On Tuesday, Akmal Shaikh, a 53-year-old Briton who was caught in Xinjiang with four kilograms of heroin in his bag, became the first European to be executed in China for 50 years.
Shaikh’s case has caused uproar in the UK, where campaigners say that he was mentally ill and manipulated into carrying the drugs into China.
After sustained media pressure (and remember that this is Christmas time, when big stories are thin on the ground and papers lap up any news), the case has now been turned into a diplomatic issue, with Ivan Lewis, a British Foreign Office minister, saying the Chinese had ignored 27 appeals from the UK to reconsider the case and perform a mental evaluation of Shaikh. In Pittsburgh, at the G20, Gordon Brown raised the case with Hu Jintao and then again in Copenhagen with Wen Jiabao.

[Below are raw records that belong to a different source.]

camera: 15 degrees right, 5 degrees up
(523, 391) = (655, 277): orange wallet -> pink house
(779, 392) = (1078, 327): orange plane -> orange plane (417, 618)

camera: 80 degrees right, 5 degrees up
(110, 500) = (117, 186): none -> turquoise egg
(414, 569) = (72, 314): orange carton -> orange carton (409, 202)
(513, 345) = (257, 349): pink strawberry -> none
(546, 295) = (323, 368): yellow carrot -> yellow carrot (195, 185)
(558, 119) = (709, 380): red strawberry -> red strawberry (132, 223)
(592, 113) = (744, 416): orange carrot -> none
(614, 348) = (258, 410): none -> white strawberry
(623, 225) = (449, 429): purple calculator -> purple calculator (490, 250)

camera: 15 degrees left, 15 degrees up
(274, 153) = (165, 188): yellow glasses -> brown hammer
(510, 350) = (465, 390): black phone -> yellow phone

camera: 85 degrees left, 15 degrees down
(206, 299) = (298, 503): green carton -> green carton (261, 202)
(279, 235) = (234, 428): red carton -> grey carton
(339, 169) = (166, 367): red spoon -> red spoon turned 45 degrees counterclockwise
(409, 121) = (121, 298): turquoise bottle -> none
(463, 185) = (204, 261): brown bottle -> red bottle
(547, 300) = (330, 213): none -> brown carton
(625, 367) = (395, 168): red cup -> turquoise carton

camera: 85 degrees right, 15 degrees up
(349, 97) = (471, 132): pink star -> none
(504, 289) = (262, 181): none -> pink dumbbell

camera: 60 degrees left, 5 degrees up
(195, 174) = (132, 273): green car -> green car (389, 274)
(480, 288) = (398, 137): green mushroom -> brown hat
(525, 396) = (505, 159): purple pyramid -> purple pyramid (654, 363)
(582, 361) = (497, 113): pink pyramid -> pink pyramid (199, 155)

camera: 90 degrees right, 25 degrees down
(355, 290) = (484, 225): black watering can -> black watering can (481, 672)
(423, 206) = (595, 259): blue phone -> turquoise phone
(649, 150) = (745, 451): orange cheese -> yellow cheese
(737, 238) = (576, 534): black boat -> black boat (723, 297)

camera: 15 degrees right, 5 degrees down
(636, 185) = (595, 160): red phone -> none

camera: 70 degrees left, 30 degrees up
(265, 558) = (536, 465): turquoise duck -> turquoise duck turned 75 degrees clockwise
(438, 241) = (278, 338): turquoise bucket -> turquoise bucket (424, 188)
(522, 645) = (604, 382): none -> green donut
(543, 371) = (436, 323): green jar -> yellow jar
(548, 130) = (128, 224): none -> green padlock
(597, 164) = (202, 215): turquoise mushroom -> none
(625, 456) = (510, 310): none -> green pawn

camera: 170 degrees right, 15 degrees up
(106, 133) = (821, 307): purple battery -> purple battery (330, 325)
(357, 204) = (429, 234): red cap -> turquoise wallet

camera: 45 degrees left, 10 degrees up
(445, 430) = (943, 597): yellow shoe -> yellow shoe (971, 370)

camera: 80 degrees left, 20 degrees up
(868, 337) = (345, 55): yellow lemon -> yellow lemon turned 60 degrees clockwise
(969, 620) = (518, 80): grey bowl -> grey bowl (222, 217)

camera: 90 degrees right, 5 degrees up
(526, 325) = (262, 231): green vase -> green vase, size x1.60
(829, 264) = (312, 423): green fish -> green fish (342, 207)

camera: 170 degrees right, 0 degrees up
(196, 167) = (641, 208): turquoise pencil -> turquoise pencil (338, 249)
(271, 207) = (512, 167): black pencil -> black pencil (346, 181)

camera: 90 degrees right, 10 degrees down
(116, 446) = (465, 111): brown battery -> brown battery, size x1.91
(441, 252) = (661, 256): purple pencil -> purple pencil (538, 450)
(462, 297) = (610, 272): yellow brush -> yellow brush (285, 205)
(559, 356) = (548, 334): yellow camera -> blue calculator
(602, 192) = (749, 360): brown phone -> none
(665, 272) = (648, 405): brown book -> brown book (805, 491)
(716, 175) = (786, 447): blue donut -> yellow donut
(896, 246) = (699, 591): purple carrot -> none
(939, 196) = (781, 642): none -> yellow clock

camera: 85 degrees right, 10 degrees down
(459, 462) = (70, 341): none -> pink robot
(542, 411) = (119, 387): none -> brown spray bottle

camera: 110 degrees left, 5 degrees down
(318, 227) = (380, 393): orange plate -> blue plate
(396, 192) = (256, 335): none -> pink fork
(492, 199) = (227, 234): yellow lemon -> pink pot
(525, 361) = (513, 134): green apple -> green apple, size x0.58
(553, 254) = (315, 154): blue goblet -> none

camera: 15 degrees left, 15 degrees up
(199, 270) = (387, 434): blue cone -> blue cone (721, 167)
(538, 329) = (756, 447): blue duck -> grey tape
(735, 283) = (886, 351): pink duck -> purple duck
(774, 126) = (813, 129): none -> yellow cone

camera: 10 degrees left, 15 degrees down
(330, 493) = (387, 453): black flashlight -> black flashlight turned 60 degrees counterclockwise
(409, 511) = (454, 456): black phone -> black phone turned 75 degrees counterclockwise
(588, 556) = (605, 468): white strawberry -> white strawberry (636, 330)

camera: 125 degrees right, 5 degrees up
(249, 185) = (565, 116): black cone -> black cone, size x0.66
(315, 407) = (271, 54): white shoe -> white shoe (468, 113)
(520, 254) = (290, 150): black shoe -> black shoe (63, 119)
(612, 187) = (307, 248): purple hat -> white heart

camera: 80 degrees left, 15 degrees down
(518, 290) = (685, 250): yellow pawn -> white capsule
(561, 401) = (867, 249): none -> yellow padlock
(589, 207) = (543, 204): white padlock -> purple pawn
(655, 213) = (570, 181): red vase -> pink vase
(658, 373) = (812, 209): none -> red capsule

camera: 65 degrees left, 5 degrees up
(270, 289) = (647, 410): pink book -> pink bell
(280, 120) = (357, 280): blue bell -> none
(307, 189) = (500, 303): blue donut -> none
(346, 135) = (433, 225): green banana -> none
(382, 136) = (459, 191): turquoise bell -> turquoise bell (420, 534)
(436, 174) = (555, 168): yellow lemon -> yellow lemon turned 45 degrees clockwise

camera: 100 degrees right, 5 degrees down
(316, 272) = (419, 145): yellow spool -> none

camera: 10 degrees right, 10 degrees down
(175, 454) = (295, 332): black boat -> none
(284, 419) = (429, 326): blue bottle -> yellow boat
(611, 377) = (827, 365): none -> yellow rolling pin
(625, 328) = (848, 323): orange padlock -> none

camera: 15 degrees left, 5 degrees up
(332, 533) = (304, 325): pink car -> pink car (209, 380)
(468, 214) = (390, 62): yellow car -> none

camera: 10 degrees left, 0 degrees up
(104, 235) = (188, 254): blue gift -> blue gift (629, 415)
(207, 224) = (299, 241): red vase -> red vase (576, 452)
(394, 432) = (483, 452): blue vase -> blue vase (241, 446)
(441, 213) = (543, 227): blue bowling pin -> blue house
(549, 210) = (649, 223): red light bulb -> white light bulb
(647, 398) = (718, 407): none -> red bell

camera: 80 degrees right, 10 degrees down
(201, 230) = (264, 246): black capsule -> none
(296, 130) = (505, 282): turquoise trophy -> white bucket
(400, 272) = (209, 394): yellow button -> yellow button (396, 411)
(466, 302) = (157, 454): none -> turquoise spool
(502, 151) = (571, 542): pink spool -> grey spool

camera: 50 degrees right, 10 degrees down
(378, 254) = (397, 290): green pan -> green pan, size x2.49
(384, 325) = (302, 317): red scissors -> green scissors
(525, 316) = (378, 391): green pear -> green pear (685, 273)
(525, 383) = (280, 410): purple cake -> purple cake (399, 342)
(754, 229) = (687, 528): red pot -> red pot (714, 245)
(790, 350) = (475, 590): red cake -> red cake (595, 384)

Mr Lewis said he was “sick to my stomach” at the decision to go ahead and execute Shaikh without testing his sanity.
I don’t know whether Shaikh was mentally ill or not. We now will not ever know. However, the story of his life is a sad one. His wife refused to have anything to do with during his incarceration and does not want her name to be known.
He has not seen any of his three children in the UK for years and was also reportedly estranged from his two children in Poland. He had spent time living homeless. His songwriting ambitions and his rambling emails suggest, at best, that he was extremely eccentric.
Article 18 of the 1997 Criminal Code states that the courts must be lenient with suspects who are mentally incapacitated and therefore unaware of their actions. However, the court has discretion to decide whether or not a mental evaluation is necessary. Mentally-ill foreigners have been treated more leniently by courts in the past.
I would hazard a guess that the local court in Urumqi would have been under enormous pressure to convict Shaikh and not to search too hard for mitigating factors. He was carrying a huge haul of drugs, 80 times the quantity that would have qualified him for the death sentence.
Moreover, as the Chinese embassy pointed out, Shaikh had no record of mental illness. He had not been committed to an institution for treatment.
Whether or not Shaikh was mentally ill, the rhetoric from both the UK and China, and the lack of understanding on both sides, shows again how poor the relationship is between China and the West.
On the UK side, predictable articles condemning China for barbarism, including one in the Daily Mail which macabrely sketched out how Shaikh’s corneas would be removed for transplant, would be more forgiveable if the UK took a similar stance against the death penalty in other countries, such as, ahem, the United States.
The reaction from the Chinese, however, has been to raise the spectre of the Opium War and of colonial extraterritoriality, when British subjects were not subject to Chinese law. Since I arrived in China, nearly two years ago, I reckon I have heard the Opium War raised at least twice a week, either in the media or in conversations with Chinese. This war took place 170 years ago and it is time that people got over it. After all, there are far more recent tragedies that no one mentions.
The fact that the Chinese embassy feels the need to point out Britain’s history of colonial oppression, and to suggest that current policy is influenced by events in the far past, does it no favours at all in terms of building China’s “soft power”. It merely reinforces the idea that China is stridently nationalistic and determined to be unaccountable.
It would win more points by outlining the legal process which convicted Shaikh, and by pointing out that every death sentence in China is now examined by the Supreme Court, a recent reform which has led to a dramatic decrease in executions.